Skeletal landmark data

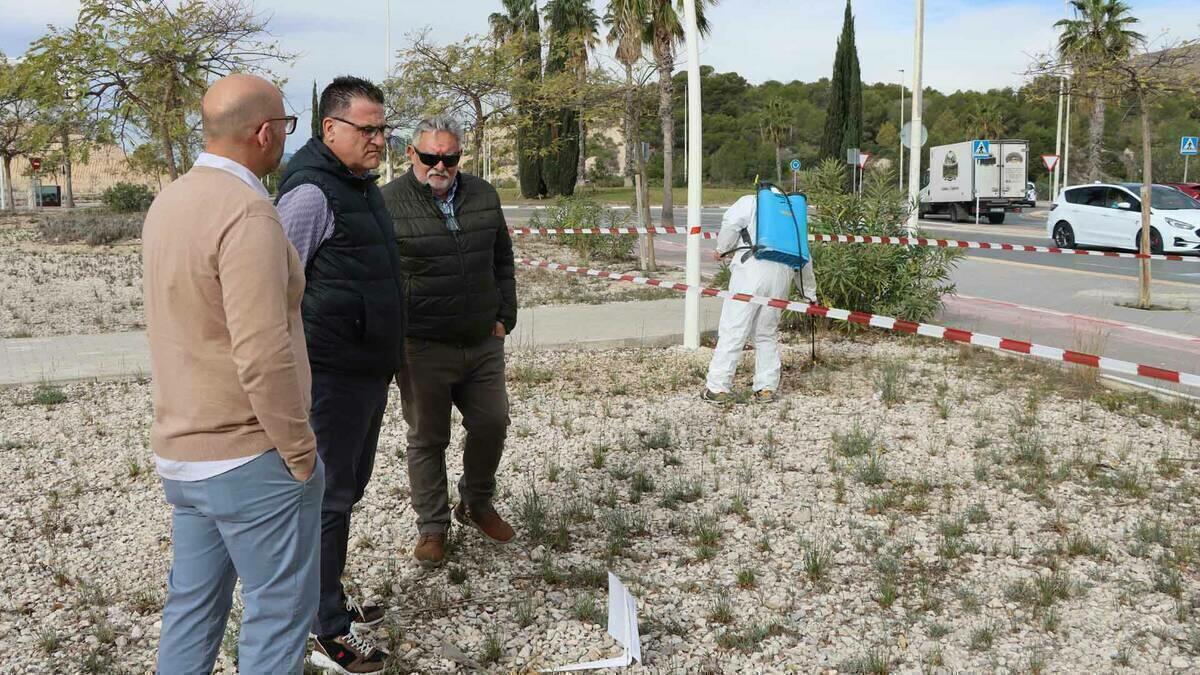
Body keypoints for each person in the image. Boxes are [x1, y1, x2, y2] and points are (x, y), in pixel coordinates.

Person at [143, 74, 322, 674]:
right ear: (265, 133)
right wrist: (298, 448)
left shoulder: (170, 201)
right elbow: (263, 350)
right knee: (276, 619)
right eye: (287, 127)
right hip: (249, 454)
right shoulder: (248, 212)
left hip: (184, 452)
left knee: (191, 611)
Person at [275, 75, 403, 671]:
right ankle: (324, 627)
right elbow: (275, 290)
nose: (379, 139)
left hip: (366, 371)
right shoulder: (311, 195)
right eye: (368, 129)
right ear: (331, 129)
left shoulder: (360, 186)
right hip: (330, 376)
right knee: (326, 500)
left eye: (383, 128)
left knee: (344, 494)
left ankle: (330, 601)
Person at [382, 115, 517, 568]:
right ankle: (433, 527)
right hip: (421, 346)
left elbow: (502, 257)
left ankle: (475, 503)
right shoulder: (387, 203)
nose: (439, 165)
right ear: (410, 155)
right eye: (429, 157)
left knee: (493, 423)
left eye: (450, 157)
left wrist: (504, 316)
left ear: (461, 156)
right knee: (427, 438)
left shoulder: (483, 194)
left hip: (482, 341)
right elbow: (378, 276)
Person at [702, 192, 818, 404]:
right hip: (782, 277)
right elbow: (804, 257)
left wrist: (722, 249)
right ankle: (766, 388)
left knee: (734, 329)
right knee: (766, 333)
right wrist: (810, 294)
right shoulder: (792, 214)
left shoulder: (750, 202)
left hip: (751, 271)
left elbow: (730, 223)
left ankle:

_Task prompt_: Say how many lines in the records hold the string "ankle", please, and add no other words.

_Output_: 6